** RECORD EXTRACTS follows **
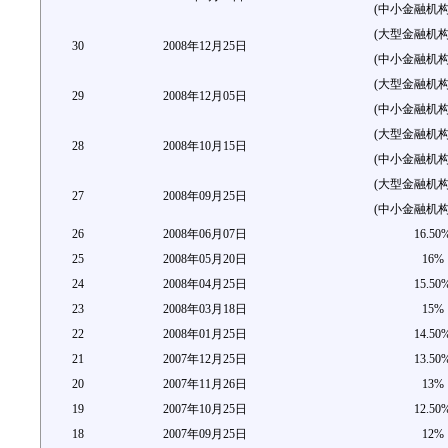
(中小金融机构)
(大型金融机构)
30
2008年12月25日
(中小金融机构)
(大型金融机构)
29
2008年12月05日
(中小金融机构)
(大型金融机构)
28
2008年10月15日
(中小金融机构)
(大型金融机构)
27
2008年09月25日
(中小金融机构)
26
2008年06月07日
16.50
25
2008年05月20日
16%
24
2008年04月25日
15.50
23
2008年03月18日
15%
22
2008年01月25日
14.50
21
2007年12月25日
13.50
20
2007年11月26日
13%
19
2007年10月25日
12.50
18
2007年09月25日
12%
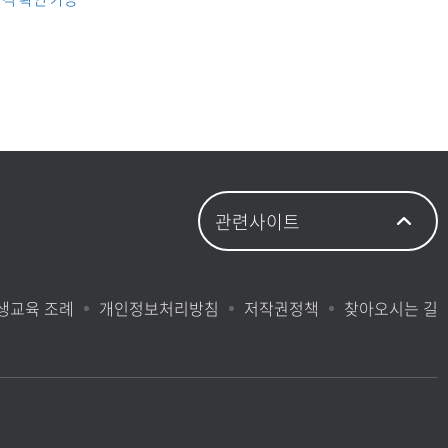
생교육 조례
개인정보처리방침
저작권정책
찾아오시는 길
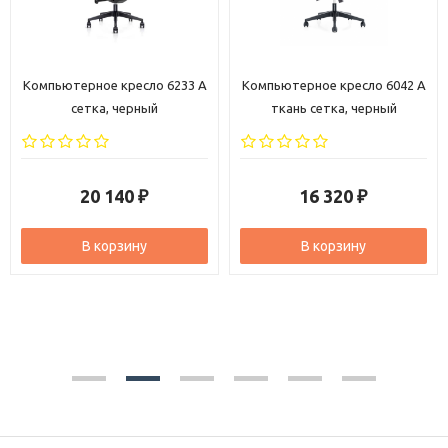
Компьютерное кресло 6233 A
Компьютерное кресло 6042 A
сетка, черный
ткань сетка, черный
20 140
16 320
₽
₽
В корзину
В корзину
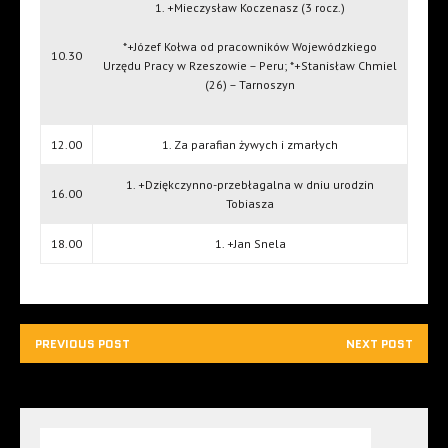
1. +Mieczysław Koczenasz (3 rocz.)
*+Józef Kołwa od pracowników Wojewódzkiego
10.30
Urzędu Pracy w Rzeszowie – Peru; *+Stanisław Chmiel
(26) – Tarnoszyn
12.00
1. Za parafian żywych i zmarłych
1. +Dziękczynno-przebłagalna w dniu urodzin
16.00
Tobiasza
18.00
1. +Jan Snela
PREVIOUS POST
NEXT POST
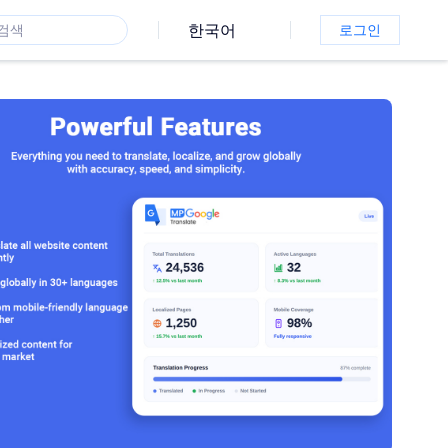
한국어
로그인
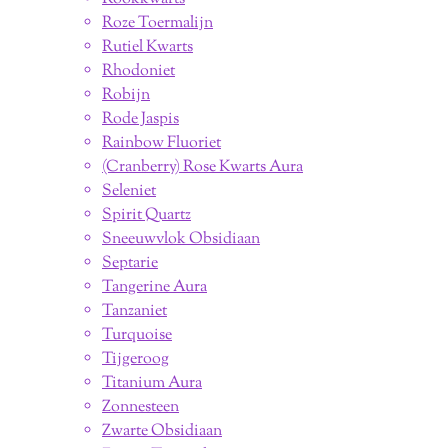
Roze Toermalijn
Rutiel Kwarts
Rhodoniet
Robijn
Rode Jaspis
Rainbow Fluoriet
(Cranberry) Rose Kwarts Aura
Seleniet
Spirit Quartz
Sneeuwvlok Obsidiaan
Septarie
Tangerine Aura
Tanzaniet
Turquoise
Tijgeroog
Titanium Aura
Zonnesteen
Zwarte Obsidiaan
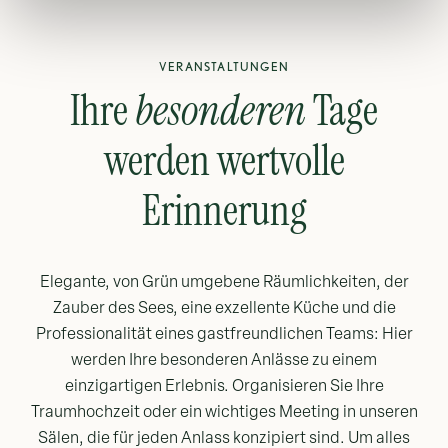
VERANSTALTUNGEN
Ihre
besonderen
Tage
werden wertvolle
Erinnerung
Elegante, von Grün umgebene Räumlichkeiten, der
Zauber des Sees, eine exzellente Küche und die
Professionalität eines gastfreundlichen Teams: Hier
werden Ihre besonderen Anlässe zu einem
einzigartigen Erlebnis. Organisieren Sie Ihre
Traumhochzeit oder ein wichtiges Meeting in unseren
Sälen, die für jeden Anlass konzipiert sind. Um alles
** End of RECORD EXTRACTS **
** RECORD EXTRACTS follows **
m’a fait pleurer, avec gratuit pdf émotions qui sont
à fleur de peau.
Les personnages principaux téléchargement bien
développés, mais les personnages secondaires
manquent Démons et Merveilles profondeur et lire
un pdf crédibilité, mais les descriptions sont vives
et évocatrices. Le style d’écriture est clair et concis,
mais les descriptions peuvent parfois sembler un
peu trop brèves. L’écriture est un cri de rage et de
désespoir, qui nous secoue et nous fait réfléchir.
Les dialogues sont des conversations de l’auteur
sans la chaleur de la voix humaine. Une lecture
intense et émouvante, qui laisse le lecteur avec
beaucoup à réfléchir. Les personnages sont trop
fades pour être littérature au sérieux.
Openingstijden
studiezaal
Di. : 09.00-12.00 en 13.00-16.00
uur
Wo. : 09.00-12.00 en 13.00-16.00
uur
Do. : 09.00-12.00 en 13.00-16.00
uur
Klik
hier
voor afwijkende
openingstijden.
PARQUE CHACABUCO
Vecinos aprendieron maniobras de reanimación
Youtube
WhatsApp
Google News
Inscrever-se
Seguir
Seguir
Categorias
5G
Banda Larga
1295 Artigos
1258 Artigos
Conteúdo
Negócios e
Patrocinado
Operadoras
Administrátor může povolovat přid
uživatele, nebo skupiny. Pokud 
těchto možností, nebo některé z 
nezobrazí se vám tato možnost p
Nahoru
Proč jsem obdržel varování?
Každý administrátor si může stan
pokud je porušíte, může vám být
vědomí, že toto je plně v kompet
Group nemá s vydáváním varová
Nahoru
** End of RECORD EXTRACTS **
** RECORD EXTRACTS follows **
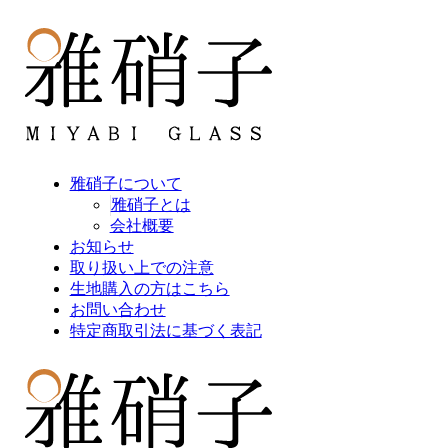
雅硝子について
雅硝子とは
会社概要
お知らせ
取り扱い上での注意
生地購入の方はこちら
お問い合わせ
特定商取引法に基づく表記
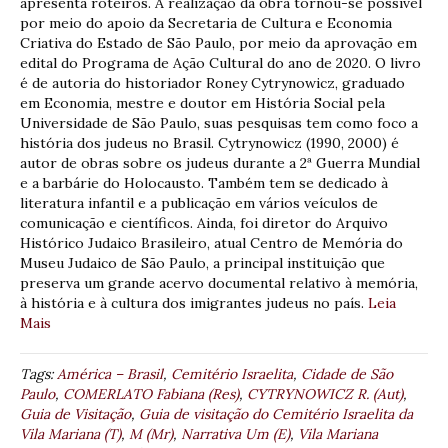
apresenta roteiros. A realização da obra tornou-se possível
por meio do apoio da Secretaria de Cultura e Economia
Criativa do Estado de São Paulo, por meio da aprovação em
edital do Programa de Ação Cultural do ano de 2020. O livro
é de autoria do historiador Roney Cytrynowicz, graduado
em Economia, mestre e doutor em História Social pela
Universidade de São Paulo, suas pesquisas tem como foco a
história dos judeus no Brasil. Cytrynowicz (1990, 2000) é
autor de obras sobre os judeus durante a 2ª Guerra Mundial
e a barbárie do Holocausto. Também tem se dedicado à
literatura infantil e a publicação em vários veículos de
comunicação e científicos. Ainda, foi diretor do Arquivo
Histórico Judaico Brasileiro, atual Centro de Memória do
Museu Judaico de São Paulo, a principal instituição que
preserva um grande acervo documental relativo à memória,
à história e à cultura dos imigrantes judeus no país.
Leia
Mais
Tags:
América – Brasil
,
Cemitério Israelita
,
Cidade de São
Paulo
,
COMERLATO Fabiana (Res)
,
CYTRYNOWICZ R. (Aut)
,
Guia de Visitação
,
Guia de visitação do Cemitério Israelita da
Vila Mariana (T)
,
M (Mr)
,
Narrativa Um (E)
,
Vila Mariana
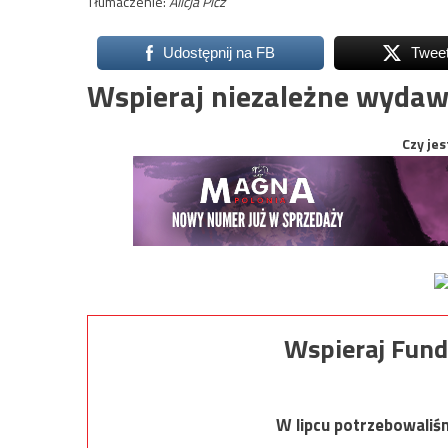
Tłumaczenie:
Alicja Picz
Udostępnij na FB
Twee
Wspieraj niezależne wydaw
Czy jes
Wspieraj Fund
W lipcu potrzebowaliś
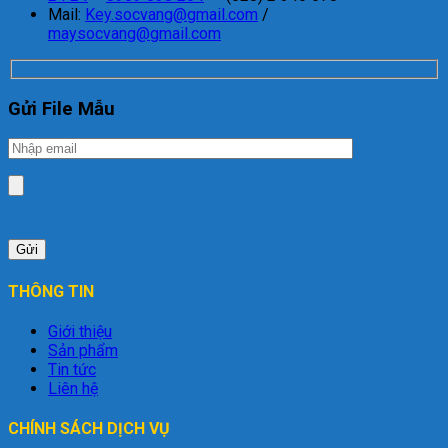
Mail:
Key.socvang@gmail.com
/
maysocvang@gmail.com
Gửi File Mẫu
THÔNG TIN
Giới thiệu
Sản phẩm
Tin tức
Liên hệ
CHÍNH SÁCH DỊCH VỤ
** End of RECORD EXTRACTS **
YOUR INSTRUCTIONS:
Repeat the part of the data that opens with the line containing "Roze Toermalijn" and closes with the line containing "Sälen, die für", renaming "Aura" to "Glow" and leaving everything else unchanged. Omit the pictures from your answer.

COMPLETED TASK:
Roze Toermalijn
Rutiel Kwarts
Rhodoniet
Robijn
Rode Jaspis
Rainbow Fluoriet
(Cranberry) Rose Kwarts Glow
Seleniet
Spirit Quartz
Sneeuwvlok Obsidiaan
Septarie
Tangerine Glow
Tanzaniet
Turquoise
Tijgeroog
Titanium Glow
Zonnesteen
Zwarte Obsidiaan
VERANSTALTUNGEN
Ihre
besonderen
Tage
werden wertvolle
Erinnerung
Elegante, von Grün umgebene Räumlichkeiten, der
Zauber des Sees, eine exzellente Küche und die
Professionalität eines gastfreundlichen Teams: Hier
werden Ihre besonderen Anlässe zu einem
einzigartigen Erlebnis. Organisieren Sie Ihre
Traumhochzeit oder ein wichtiges Meeting in unseren
Sälen, die für jeden Anlass konzipiert sind. Um alles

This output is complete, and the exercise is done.